**What needs to be done:**
Copy the records that follow exactly, leaving nothing out.
/---
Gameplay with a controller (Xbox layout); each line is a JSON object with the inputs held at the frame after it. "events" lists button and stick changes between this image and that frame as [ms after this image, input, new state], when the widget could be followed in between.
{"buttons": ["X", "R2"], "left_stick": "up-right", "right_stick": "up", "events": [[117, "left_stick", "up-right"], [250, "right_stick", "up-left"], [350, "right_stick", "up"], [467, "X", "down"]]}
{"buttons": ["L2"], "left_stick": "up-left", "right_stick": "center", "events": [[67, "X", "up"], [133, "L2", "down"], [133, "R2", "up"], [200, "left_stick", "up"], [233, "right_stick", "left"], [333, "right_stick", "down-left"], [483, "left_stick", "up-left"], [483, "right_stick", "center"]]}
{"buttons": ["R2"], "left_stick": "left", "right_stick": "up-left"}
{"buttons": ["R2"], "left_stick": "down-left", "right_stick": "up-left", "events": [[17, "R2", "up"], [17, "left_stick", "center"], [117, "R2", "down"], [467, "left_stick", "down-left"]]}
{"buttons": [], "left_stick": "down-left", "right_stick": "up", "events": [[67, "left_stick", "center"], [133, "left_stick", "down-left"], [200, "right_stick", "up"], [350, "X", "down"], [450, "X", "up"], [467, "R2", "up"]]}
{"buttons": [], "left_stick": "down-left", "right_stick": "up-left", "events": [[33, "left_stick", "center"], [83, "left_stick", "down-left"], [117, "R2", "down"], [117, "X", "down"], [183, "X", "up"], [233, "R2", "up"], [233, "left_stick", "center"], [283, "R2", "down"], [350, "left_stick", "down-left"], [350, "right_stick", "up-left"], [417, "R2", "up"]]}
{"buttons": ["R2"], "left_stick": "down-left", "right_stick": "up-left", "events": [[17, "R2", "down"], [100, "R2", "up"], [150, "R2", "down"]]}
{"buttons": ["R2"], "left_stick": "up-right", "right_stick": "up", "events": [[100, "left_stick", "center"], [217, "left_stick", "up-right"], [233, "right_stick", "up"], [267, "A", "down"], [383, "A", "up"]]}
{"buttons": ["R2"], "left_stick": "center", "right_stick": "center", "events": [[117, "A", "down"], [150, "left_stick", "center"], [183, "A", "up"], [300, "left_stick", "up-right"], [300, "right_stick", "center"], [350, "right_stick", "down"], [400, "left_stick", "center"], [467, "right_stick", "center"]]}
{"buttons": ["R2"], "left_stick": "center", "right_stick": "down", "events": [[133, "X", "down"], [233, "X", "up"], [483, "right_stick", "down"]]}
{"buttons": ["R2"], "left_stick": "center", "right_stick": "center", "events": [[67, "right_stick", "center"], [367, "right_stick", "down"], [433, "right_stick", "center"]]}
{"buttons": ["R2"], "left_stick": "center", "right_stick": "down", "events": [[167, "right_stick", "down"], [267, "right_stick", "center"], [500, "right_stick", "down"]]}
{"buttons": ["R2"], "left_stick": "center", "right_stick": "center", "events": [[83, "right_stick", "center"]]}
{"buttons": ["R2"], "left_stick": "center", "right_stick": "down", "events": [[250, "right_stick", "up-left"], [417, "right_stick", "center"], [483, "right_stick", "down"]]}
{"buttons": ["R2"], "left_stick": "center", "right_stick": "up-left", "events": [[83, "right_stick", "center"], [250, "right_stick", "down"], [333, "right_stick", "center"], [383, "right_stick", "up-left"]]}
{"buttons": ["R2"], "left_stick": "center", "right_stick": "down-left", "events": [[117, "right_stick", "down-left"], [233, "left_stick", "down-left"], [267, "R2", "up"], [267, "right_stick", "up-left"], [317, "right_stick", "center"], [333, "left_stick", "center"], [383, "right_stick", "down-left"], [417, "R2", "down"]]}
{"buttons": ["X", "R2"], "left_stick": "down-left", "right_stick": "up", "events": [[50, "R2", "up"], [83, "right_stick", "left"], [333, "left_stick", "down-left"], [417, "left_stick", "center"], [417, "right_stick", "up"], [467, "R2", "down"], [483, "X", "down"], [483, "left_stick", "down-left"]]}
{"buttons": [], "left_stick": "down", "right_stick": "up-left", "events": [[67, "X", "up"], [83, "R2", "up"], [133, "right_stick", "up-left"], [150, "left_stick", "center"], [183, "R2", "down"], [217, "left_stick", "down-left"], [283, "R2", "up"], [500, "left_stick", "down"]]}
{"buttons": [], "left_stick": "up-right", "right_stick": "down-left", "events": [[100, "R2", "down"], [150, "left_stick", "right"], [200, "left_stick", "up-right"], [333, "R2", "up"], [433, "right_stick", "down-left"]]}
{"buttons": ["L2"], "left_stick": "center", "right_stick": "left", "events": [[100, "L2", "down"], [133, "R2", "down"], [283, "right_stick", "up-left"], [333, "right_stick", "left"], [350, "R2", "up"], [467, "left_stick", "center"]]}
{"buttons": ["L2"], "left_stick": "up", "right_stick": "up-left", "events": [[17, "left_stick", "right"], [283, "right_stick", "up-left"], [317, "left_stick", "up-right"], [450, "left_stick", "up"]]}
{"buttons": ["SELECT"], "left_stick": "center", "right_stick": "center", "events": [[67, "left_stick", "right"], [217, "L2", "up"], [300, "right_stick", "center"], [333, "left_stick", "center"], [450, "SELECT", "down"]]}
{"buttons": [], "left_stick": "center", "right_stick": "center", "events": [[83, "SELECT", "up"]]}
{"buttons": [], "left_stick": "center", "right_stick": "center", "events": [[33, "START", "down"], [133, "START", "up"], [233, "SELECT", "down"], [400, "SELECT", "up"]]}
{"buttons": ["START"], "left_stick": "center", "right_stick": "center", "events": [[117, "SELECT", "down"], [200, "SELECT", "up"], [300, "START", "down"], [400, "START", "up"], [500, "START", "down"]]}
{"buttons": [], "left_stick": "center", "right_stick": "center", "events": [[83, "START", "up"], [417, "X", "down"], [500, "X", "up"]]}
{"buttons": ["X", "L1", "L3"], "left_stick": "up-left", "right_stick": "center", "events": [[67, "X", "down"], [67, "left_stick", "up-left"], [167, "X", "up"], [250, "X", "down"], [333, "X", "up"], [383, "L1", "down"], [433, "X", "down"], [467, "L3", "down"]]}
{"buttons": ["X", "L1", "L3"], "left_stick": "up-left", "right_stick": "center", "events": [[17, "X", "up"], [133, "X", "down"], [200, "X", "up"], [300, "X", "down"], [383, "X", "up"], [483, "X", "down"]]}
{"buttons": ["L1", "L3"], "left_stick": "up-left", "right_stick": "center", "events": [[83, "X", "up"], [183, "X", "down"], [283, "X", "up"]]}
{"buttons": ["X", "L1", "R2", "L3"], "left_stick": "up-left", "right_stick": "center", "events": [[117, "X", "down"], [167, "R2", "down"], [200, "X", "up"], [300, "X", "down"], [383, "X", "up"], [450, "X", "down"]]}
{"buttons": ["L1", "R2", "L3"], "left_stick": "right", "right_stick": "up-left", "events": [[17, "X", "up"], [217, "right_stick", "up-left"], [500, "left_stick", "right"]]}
\---
**Finished task:**
Gameplay with a controller (Xbox layout); each line is a JSON object with the inputs held at the frame after it. "events" lists button and stick changes between this image and that frame as [ms after this image, input, new state], when the widget could be followed in between.
{"buttons": ["X", "R2"], "left_stick": "up-right", "right_stick": "up", "events": [[117, "left_stick", "up-right"], [250, "right_stick", "up-left"], [350, "right_stick", "up"], [467, "X", "down"]]}
{"buttons": ["L2"], "left_stick": "up-left", "right_stick": "center", "events": [[67, "X", "up"], [133, "L2", "down"], [133, "R2", "up"], [200, "left_stick", "up"], [233, "right_stick", "left"], [333, "right_stick", "down-left"], [483, "left_stick", "up-left"], [483, "right_stick", "center"]]}
{"buttons": ["R2"], "left_stick": "left", "right_stick": "up-left"}
{"buttons": ["R2"], "left_stick": "down-left", "right_stick": "up-left", "events": [[17, "R2", "up"], [17, "left_stick", "center"], [117, "R2", "down"], [467, "left_stick", "down-left"]]}
{"buttons": [], "left_stick": "down-left", "right_stick": "up", "events": [[67, "left_stick", "center"], [133, "left_stick", "down-left"], [200, "right_stick", "up"], [350, "X", "down"], [450, "X", "up"], [467, "R2", "up"]]}
{"buttons": [], "left_stick": "down-left", "right_stick": "up-left", "events": [[33, "left_stick", "center"], [83, "left_stick", "down-left"], [117, "R2", "down"], [117, "X", "down"], [183, "X", "up"], [233, "R2", "up"], [233, "left_stick", "center"], [283, "R2", "down"], [350, "left_stick", "down-left"], [350, "right_stick", "up-left"], [417, "R2", "up"]]}
{"buttons": ["R2"], "left_stick": "down-left", "right_stick": "up-left", "events": [[17, "R2", "down"], [100, "R2", "up"], [150, "R2", "down"]]}
{"buttons": ["R2"], "left_stick": "up-right", "right_stick": "up", "events": [[100, "left_stick", "center"], [217, "left_stick", "up-right"], [233, "right_stick", "up"], [267, "A", "down"], [383, "A", "up"]]}
{"buttons": ["R2"], "left_stick": "center", "right_stick": "center", "events": [[117, "A", "down"], [150, "left_stick", "center"], [183, "A", "up"], [300, "left_stick", "up-right"], [300, "right_stick", "center"], [350, "right_stick", "down"], [400, "left_stick", "center"], [467, "right_stick", "center"]]}
{"buttons": ["R2"], "left_stick": "center", "right_stick": "down", "events": [[133, "X", "down"], [233, "X", "up"], [483, "right_stick", "down"]]}
{"buttons": ["R2"], "left_stick": "center", "right_stick": "center", "events": [[67, "right_stick", "center"], [367, "right_stick", "down"], [433, "right_stick", "center"]]}
{"buttons": ["R2"], "left_stick": "center", "right_stick": "down", "events": [[167, "right_stick", "down"], [267, "right_stick", "center"], [500, "right_stick", "down"]]}
{"buttons": ["R2"], "left_stick": "center", "right_stick": "center", "events": [[83, "right_stick", "center"]]}
{"buttons": ["R2"], "left_stick": "center", "right_stick": "down", "events": [[250, "right_stick", "up-left"], [417, "right_stick", "center"], [483, "right_stick", "down"]]}
{"buttons": ["R2"], "left_stick": "center", "right_stick": "up-left", "events": [[83, "right_stick", "center"], [250, "right_stick", "down"], [333, "right_stick", "center"], [383, "right_stick", "up-left"]]}
{"buttons": ["R2"], "left_stick": "center", "right_stick": "down-left", "events": [[117, "right_stick", "down-left"], [233, "left_stick", "down-left"], [267, "R2", "up"], [267, "right_stick", "up-left"], [317, "right_stick", "center"], [333, "left_stick", "center"], [383, "right_stick", "down-left"], [417, "R2", "down"]]}
{"buttons": ["X", "R2"], "left_stick": "down-left", "right_stick": "up", "events": [[50, "R2", "up"], [83, "right_stick", "left"], [333, "left_stick", "down-left"], [417, "left_stick", "center"], [417, "right_stick", "up"], [467, "R2", "down"], [483, "X", "down"], [483, "left_stick", "down-left"]]}
{"buttons": [], "left_stick": "down", "right_stick": "up-left", "events": [[67, "X", "up"], [83, "R2", "up"], [133, "right_stick", "up-left"], [150, "left_stick", "center"], [183, "R2", "down"], [217, "left_stick", "down-left"], [283, "R2", "up"], [500, "left_stick", "down"]]}
{"buttons": [], "left_stick": "up-right", "right_stick": "down-left", "events": [[100, "R2", "down"], [150, "left_stick", "right"], [200, "left_stick", "up-right"], [333, "R2", "up"], [433, "right_stick", "down-left"]]}
{"buttons": ["L2"], "left_stick": "center", "right_stick": "left", "events": [[100, "L2", "down"], [133, "R2", "down"], [283, "right_stick", "up-left"], [333, "right_stick", "left"], [350, "R2", "up"], [467, "left_stick", "center"]]}
{"buttons": ["L2"], "left_stick": "up", "right_stick": "up-left", "events": [[17, "left_stick", "right"], [283, "right_stick", "up-left"], [317, "left_stick", "up-right"], [450, "left_stick", "up"]]}
{"buttons": ["SELECT"], "left_stick": "center", "right_stick": "center", "events": [[67, "left_stick", "right"], [217, "L2", "up"], [300, "right_stick", "center"], [333, "left_stick", "center"], [450, "SELECT", "down"]]}
{"buttons": [], "left_stick": "center", "right_stick": "center", "events": [[83, "SELECT", "up"]]}
{"buttons": [], "left_stick": "center", "right_stick": "center", "events": [[33, "START", "down"], [133, "START", "up"], [233, "SELECT", "down"], [400, "SELECT", "up"]]}
{"buttons": ["START"], "left_stick": "center", "right_stick": "center", "events": [[117, "SELECT", "down"], [200, "SELECT", "up"], [300, "START", "down"], [400, "START", "up"], [500, "START", "down"]]}
{"buttons": [], "left_stick": "center", "right_stick": "center", "events": [[83, "START", "up"], [417, "X", "down"], [500, "X", "up"]]}
{"buttons": ["X", "L1", "L3"], "left_stick": "up-left", "right_stick": "center", "events": [[67, "X", "down"], [67, "left_stick", "up-left"], [167, "X", "up"], [250, "X", "down"], [333, "X", "up"], [383, "L1", "down"], [433, "X", "down"], [467, "L3", "down"]]}
{"buttons": ["X", "L1", "L3"], "left_stick": "up-left", "right_stick": "center", "events": [[17, "X", "up"], [133, "X", "down"], [200, "X", "up"], [300, "X", "down"], [383, "X", "up"], [483, "X", "down"]]}
{"buttons": ["L1", "L3"], "left_stick": "up-left", "right_stick": "center", "events": [[83, "X", "up"], [183, "X", "down"], [283, "X", "up"]]}
{"buttons": ["X", "L1", "R2", "L3"], "left_stick": "up-left", "right_stick": "center", "events": [[117, "X", "down"], [167, "R2", "down"], [200, "X", "up"], [300, "X", "down"], [383, "X", "up"], [450, "X", "down"]]}
{"buttons": ["L1", "R2", "L3"], "left_stick": "right", "right_stick": "up-left", "events": [[17, "X", "up"], [217, "right_stick", "up-left"], [500, "left_stick", "right"]]}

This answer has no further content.